Tiffany Vance and Ronald Doel have traced the history of the Stommel diagram from physical oceanography into biology, in their 2010 paper Graphical Methods and Cold War Scientific Practice: The Stommel Diagram’s Intriguing Journey from the Physical to the Biological Environmental Sciences in Historical Studies in the Natural Sciences (DOI: 10.1525/hsns.2010.40.1.1.)
The paper provides an rich history of how the innovative oceanographer Henry Stommel created his diagrams to emphasize the cross-scale dynamics of the ocean (See figure below), and how his diagram was adapted by biological oceanographers. However, they miss how Stommel diagrrams moved into ecosystem ecology and sustainability science.
Below I present a series of Stommel diagrams. The first three figures are reproduced in Vance and Doel’s paper, the later three are from sustainability science.
First, Stommel’s original figure, which was designed to show how oceanic processes varied across scales, and that sampling efforts had to be planned with a consideration of these.
The first appearance of the Stommel Diagram in a new discipline was in a 1978 book chapter in John Steele‘s influential edited book Spatial Pattern in Plankton Communities (Loren R. Haury, John A. McGowan, and Peter H. Wiebe, Patterns and Processes in the Time-Space Scales of Plankton Distribution, pages 277−327.). They adopted Stommel’s method to show processes influencing biological productivity.
Vance and Doel then show how this figure was simplified and coloured to show sampling scales in a textbook.
Stommel diagrams were adopted by sustainability scientist William Clark to illustrate the cross scale impacts of climate change in William C. Clark 1985 Scales of Climate Impacts. Climatic Change 7(1):5-27.
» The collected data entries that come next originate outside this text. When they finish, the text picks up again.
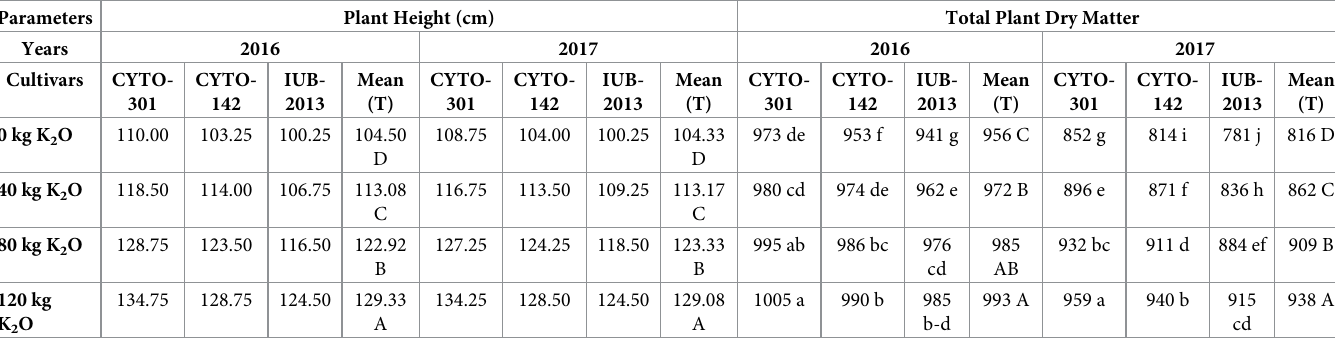
C = Cultivars, T = Treatments, NS = Non-significant, Different alphabets with in the same column or row indicate statistically significant differences.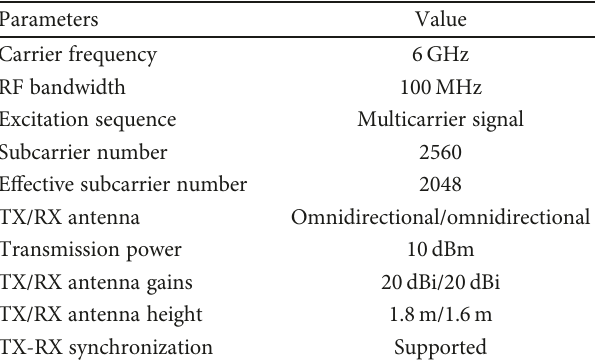
Table 1: Channel sounding system parameters used at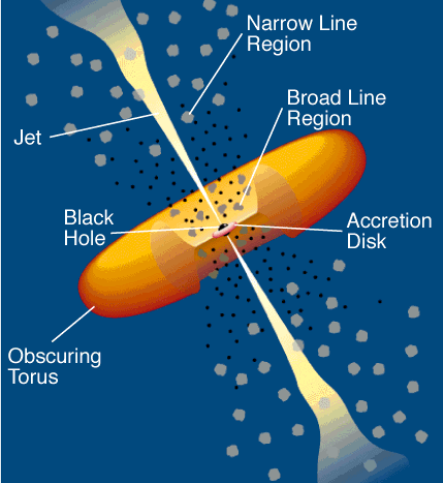
Figure 5. A schematic picture of blazars. (Credit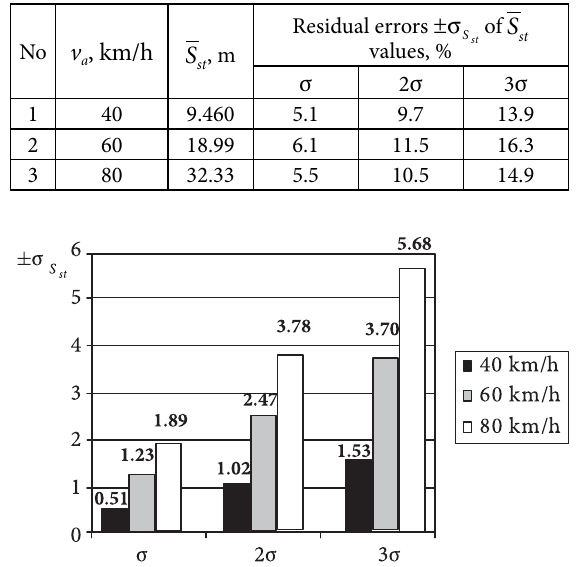
Fig. 6. Mean square deviations in accordance with “σ”, “2σ” and “3σ” rules from the prognosticated values of cars without/with ABS are evaluated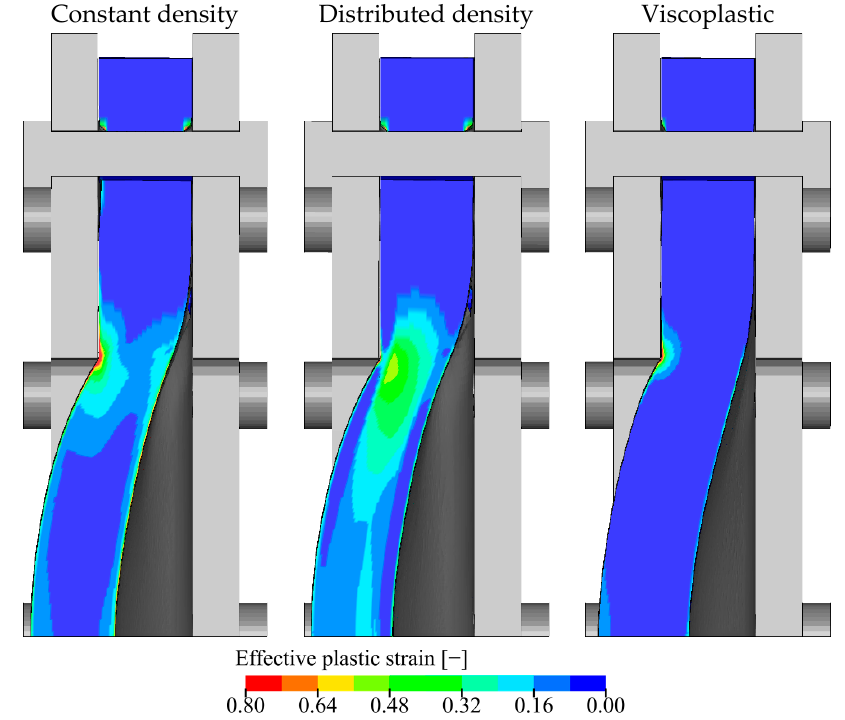
Figure A9. Deformation profiles and plastic strain from numerical simulations of test Sw_400_P12.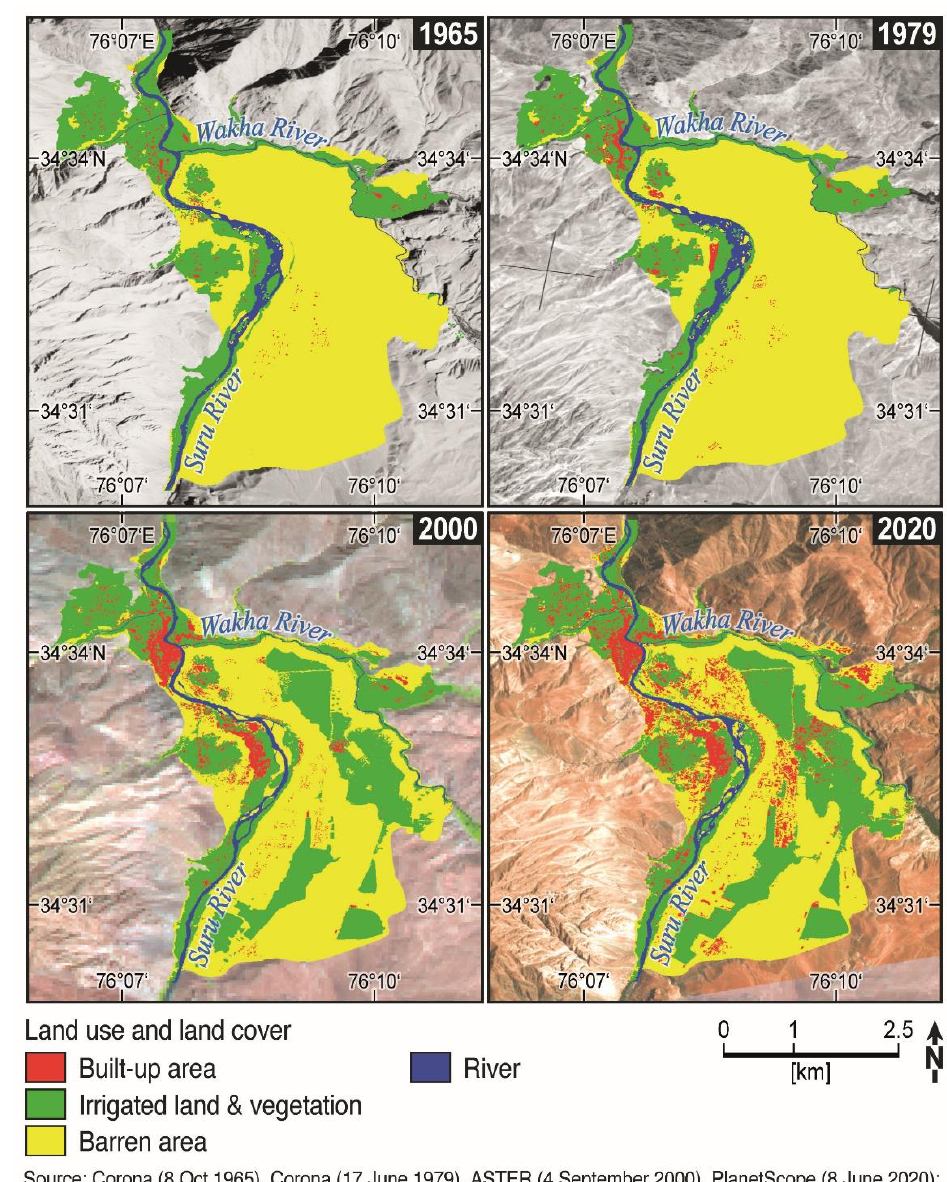
Figure 4. Land use and land cover (LULC) maps of Kargil town from 1965 to 2020. Table 4. Percentage and square kilometre of land use and land cover (LULC) in 1965, 1979, 2000 and 2020 and their changes.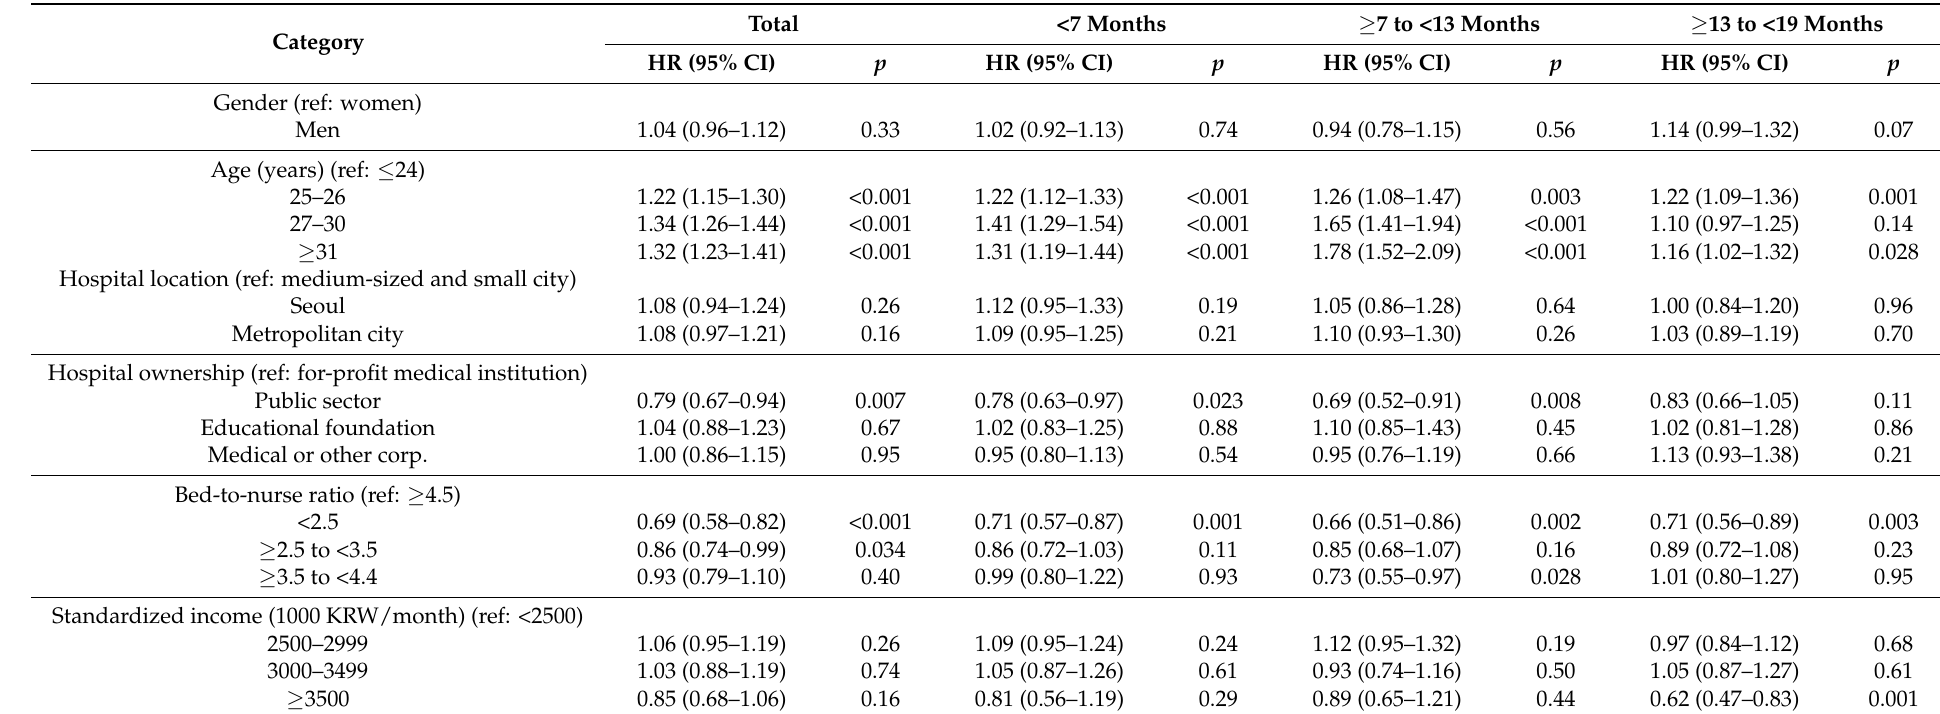
Table 4. Characteristics of hospitals and nurses as risk factors of turnover among newly hired nurses ( n =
This type of approach was used in the influential book Sustainable Development of the Biosphere edited by Clark and RE Munn. It has after this carried on in ecological science, particularly through Buzz Holling’s focus on cross-scale pattern, for example in Cross-scale Morphology, geometry, and dynamics of ecosystems (Ecol. Mon. 62(4): 447-502). Buzz Holling, Craig Allen and I used this approach to illustrate how biodiversity studies need to more fully consider scale in this figure from Peterson, Allen, and Holling’s Ecological Resilience, Biodiversity, and Scale (Ecosystems 1998 1(1): 6–18), which builds upon Clark’s 1985 figure and a figure from Holling’s 1992 paper.
Modified Stommel diagrams were used throughout the 2002 book Panarchy: Understanding Transformations in Systems of Humans and Nature, to illustrate the cross-scale dynamics of social ecological systems. For example, in the chapter Why Systems of People and Nature are not just Social and Ecological Systems co-authors Frances Westley, Steve Carpenter, Buz Brock, Lance Gunderson, and Buzz Holling modified the Stommel diagram by replacing the spatial scale with the log of number people involved in an institution in order to illustrate a possible cross-scale structure of social processes.
Another recent ecological adaptation of the Stommel diagram is found in my 2008 paper, Agricultural modifications of hydrological flows create ecological surprises (doi:10.1016/j.tree.2007.11.011). There Line Gordon, Elena Bennett and I simplified the spatial axis into a number of broad catagories to plot the time and space scales at which a number of different hydrologically mediated agricultural regime shifts operate.